Book Review: Hustvedt, The Blazing World

Diary Index Book Reviews focus on the role and representation of diaries or journals in contemporary fiction. Warning: may contain spoilers.

In 1971, the art historian Linda Nochlin posed the question “Why have there been no great women artists?” She writes:

‘Why have there been no great women artists?’ The question tolls reproachfully in the background of most discussions of the so-called woman problem. But like so many other so-called questions involved in the feminist ‘controversy,’ it falsifies the nature of the issue at the same time that it insidiously supplies its own answer: ‘There are no great women artists because women are incapable of greatness.’

Nochlin proceeds to interrogate the assumptions that undergird the concept of the “great artist” — assumptions that resolutely link artistic genius to masculinity.

A few years ago I taught a women’s literature class that focused on representations of women artists and I assigned Nochlin’s essay, as well as many other works of feminist criticism that explore the challenges that women face in attempting to gain entrance into, let alone prominence within, the visual arts and literature. One of the most frustrating aspects of the class was that many of my students found the question, “Why have there been no great women artists?”, to have no urgency or relevance. They pointed to Beyoncé and Lady Gaga and concluded that things had changed. There are great, hugely accomplished, and wildly famous women artists now, they would argue to me, so these issues are outmoded and the questions unnecessary. (Lest we find the accomplishments of women in pop music satisfactory evidence, we need only look to the VIDA Count or this recent NY Times Style Magazine profile of little-known women artists for the other side.)

Siri Hustvedt, The Blazing World (Simon & Schuster, 2014)
Siri Hustvedt, The Blazing World (Simon & Schuster, 2014)

Siri Hustvedt’s new novel, The Blazing World, confronts the question head-on: A female visual artist named Harriet Burden, fed up with her marginalization, undertakes an experiment to test the gender biases of the art world. She shows her art under the names of three male artists and the shows are received with accolades and the artists declared geniuses. As a plot, there is not much more to it, but the structure of the novel is complex. It is, of course, a diary novel — or, perhaps more properly described as a partial diary novel, as Hustvedt employs a collage structure, placing a series of different genres against each other: academic prose, personal reminiscences, newspaper articles, interview transcripts, and so forth. Amidst these various texts are several sections from Harriet’s journals.

=== Exercise set ===
1. In the book review, under how many male artists' names does Harriet Burden show her art?
2. The book review says Hustvedt places "a series of different genres against each other." List the genres it names right after those words.
3. Carry on the review of The Blazing World from its final sentence, in the same voice.
The entries that follow have no connection to the book review.

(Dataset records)
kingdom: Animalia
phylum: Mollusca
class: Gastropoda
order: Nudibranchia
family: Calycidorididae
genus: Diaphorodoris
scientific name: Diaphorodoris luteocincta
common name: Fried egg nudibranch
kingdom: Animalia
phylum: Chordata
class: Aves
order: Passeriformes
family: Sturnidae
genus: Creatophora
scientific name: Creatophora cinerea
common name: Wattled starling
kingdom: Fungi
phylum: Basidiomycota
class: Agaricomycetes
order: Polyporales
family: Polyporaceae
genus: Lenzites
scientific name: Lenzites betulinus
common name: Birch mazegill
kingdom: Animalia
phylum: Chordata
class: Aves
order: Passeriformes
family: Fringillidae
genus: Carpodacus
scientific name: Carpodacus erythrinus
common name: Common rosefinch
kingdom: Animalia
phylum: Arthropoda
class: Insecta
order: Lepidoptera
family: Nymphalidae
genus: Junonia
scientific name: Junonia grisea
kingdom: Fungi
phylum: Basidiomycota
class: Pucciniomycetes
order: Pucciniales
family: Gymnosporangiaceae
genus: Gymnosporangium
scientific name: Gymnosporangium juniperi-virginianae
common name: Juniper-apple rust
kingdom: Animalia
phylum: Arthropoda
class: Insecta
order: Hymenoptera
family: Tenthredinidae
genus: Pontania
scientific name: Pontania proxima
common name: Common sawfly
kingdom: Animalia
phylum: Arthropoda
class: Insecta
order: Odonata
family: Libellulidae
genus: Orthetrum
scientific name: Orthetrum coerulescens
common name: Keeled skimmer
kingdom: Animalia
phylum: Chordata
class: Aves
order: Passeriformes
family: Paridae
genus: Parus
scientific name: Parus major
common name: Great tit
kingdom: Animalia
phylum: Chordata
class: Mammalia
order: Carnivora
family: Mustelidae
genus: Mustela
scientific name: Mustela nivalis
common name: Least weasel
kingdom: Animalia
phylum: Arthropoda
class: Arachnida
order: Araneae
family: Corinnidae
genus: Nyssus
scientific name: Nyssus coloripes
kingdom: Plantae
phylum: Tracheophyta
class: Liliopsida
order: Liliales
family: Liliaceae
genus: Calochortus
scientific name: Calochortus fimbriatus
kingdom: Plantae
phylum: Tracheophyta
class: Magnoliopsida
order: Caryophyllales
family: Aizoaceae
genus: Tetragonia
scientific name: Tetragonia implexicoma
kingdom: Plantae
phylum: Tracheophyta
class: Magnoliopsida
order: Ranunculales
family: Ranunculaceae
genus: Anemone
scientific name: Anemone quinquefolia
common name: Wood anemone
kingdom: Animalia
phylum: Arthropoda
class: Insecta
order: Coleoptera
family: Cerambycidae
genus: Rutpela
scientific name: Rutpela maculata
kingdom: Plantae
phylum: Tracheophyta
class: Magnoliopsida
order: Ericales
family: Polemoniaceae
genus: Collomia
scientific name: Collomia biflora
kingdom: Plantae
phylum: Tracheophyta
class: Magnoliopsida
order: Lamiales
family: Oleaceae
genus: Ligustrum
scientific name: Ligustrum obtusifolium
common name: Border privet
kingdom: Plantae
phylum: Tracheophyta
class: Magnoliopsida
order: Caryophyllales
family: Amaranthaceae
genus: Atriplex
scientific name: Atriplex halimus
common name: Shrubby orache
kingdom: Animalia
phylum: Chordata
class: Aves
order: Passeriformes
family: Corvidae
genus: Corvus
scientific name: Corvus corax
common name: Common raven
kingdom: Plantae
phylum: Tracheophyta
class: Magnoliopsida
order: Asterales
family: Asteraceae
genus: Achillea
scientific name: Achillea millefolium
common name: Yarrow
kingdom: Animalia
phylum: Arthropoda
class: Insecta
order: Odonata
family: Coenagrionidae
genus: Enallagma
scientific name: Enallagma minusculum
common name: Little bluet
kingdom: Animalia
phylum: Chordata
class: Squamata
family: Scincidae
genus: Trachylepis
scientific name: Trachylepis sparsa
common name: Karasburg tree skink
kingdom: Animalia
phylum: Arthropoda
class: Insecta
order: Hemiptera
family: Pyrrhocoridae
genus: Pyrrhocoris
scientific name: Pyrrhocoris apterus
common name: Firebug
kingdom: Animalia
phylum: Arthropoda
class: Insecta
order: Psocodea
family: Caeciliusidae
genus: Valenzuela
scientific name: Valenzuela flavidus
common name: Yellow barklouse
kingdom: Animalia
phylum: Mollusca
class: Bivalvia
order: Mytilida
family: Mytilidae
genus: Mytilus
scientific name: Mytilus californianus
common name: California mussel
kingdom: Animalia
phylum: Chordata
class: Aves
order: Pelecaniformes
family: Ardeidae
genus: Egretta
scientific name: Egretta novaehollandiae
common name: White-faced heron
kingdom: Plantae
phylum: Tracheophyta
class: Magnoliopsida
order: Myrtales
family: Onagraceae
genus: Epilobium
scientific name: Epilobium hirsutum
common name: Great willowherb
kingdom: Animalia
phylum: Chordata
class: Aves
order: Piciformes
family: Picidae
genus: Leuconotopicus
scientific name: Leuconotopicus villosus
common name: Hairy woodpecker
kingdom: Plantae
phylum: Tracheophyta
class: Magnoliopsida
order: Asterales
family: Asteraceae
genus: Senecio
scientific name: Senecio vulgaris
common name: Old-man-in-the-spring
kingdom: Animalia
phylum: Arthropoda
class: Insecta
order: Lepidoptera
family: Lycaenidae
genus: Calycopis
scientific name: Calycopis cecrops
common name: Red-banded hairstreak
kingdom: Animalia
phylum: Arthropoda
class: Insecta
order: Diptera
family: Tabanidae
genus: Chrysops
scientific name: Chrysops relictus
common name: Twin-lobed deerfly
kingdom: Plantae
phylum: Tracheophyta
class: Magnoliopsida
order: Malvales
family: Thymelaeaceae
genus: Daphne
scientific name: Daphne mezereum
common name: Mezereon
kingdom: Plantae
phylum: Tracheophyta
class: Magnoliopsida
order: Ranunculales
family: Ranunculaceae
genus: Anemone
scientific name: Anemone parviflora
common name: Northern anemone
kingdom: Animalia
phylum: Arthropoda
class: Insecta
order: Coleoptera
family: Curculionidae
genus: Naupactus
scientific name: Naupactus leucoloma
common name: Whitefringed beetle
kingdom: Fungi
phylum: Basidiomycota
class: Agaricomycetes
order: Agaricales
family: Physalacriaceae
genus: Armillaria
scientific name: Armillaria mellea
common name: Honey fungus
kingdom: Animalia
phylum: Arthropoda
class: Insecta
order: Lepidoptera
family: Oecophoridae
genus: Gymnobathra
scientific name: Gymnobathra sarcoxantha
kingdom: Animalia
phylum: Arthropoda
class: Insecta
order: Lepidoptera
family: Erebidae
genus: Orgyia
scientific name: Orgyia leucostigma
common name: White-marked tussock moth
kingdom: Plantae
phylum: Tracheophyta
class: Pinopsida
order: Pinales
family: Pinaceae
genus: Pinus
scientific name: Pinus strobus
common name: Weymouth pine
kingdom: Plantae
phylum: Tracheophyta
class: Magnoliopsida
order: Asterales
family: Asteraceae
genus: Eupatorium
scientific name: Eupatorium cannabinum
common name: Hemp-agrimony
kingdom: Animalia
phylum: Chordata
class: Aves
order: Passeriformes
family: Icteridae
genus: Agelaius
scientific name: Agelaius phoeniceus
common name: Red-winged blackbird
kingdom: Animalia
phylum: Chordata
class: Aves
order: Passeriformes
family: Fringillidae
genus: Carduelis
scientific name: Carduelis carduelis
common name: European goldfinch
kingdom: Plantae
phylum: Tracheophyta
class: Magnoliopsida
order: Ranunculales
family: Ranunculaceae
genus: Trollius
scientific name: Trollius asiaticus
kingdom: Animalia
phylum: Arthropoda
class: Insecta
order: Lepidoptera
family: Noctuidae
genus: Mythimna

=== Set of answers ===
1. Three.

2.
- Academic prose
- Personal reminiscences
- Newspaper articles
- Interview transcripts

3.
The faux “Editor’s Introduction” that opens the novel tells us that Harriet had an unusual journal-keeping practice:

She kept many journals simultaneously. She dated some entries, but not others. She had a system of cross-referencing the notebooks that was sometimes straightforward but at other times appeared byzantine in its complexity or nonsensical … Many of the journals are essentially notes on her reading, which was voluminous and darted in and out of many fields: literature, philosophy, linguistics, history, psychology and neuroscience. For unknown reasons, John Milton and Emily Dickinson shared a notebook labeled G. Kierkegaard is in K, but Burden also writes about Kafka in it, with several passages on cemeteries as well …. (4)

The editor devotes a great deal of time describing the notebooks as they are, from a scholarly perspective, a wonderful archive for reconstructing the life of the artist and her grand trick on the art world, about which some questions remain unanswered. I found the description captivating. I could imagine sitting at a library table with Burden’s alphabetically labeled journals spread out before me like a puzzle, waiting to be deciphered.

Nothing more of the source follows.